(Camera metadata records)
==========
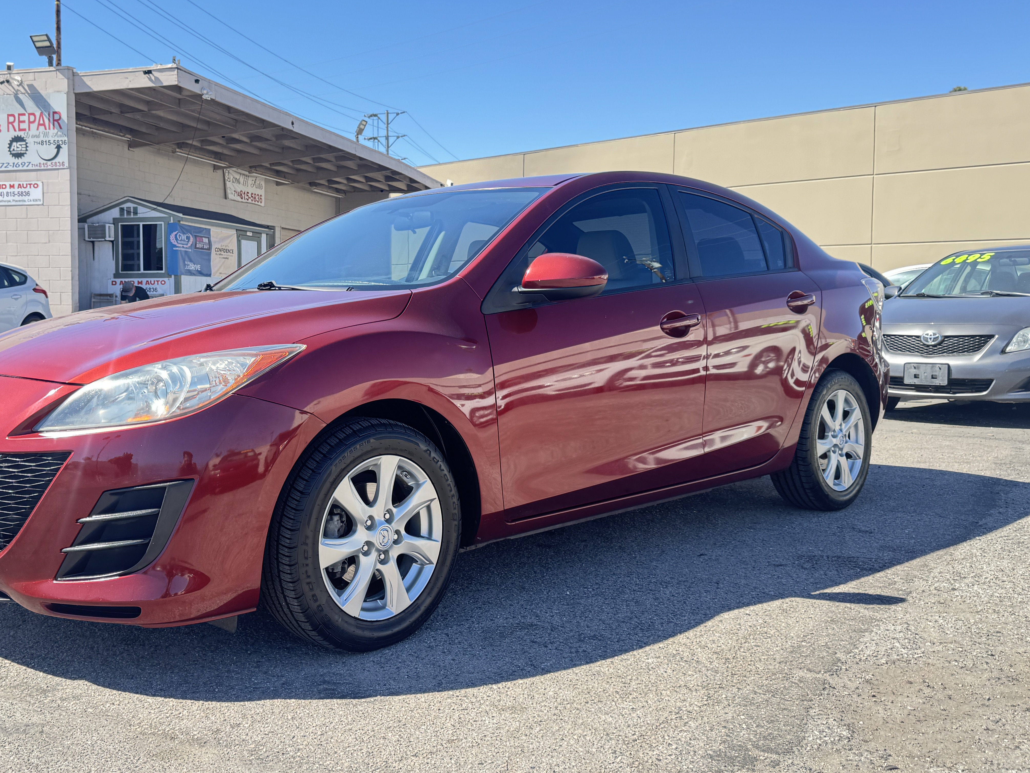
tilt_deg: -3.5
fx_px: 1012
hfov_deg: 53.5
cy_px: 346
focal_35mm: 34
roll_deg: -1.4
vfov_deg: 41.7
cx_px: 403
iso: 80
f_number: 1.78
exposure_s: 1/802
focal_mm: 6.76
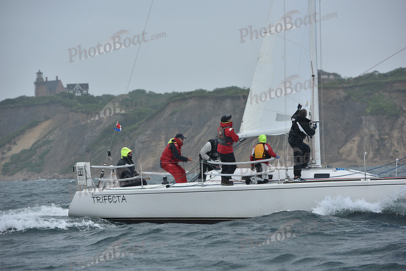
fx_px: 1692
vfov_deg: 9.2
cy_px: 136
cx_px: 203
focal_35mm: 150
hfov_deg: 13.7
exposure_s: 1/1000
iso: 320
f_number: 5.6
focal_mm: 150
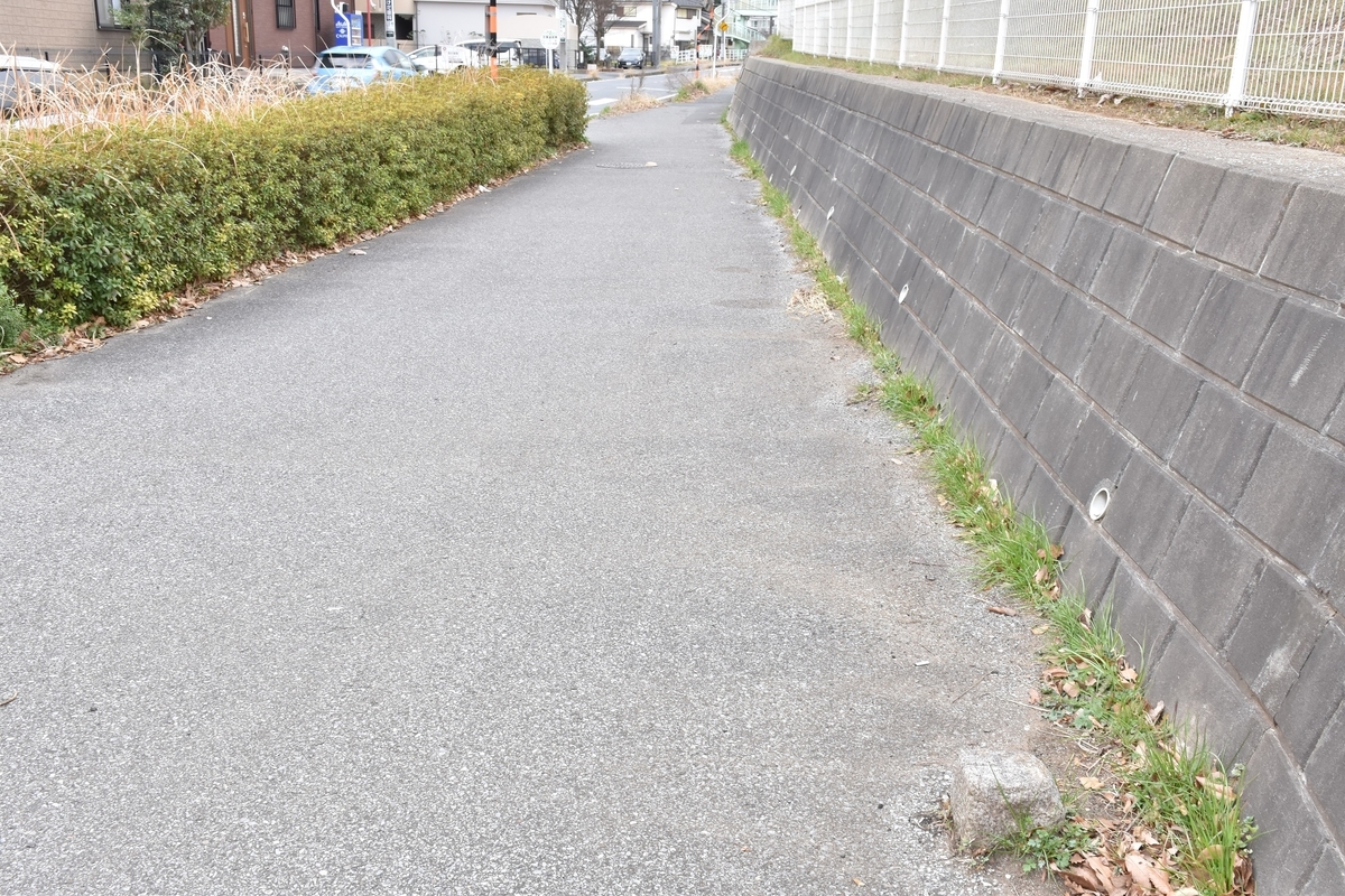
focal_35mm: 36
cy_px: 448
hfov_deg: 53.1
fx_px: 1345
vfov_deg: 36.9
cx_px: 672
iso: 400
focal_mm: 24
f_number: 13
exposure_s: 1/60
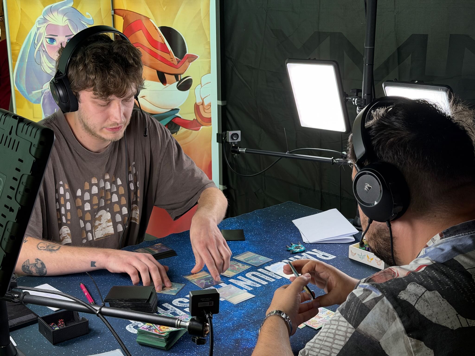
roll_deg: +0.5
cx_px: 238
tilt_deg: -15.3
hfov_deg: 39.7
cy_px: 178
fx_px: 659
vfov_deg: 30.3
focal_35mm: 48
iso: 100
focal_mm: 6.76
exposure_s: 1/113
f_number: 1.78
==========
[Required work] Print all the entries exactly as they appear, without the pictures.

[Answer below]
tilt_deg: -3.5
fx_px: 1012
hfov_deg: 53.5
cy_px: 346
focal_35mm: 34
roll_deg: -1.4
vfov_deg: 41.7
cx_px: 403
iso: 80
f_number: 1.78
exposure_s: 1/802
focal_mm: 6.76
fx_px: 1692
vfov_deg: 9.2
cy_px: 136
cx_px: 203
focal_35mm: 150
hfov_deg: 13.7
exposure_s: 1/1000
iso: 320
f_number: 5.6
focal_mm: 150
focal_35mm: 36
cy_px: 448
hfov_deg: 53.1
fx_px: 1345
vfov_deg: 36.9
cx_px: 672
iso: 400
focal_mm: 24
f_number: 13
exposure_s: 1/60
roll_deg: +0.5
cx_px: 238
tilt_deg: -15.3
hfov_deg: 39.7
cy_px: 178
fx_px: 659
vfov_deg: 30.3
focal_35mm: 48
iso: 100
focal_mm: 6.76
exposure_s: 1/113
f_number: 1.78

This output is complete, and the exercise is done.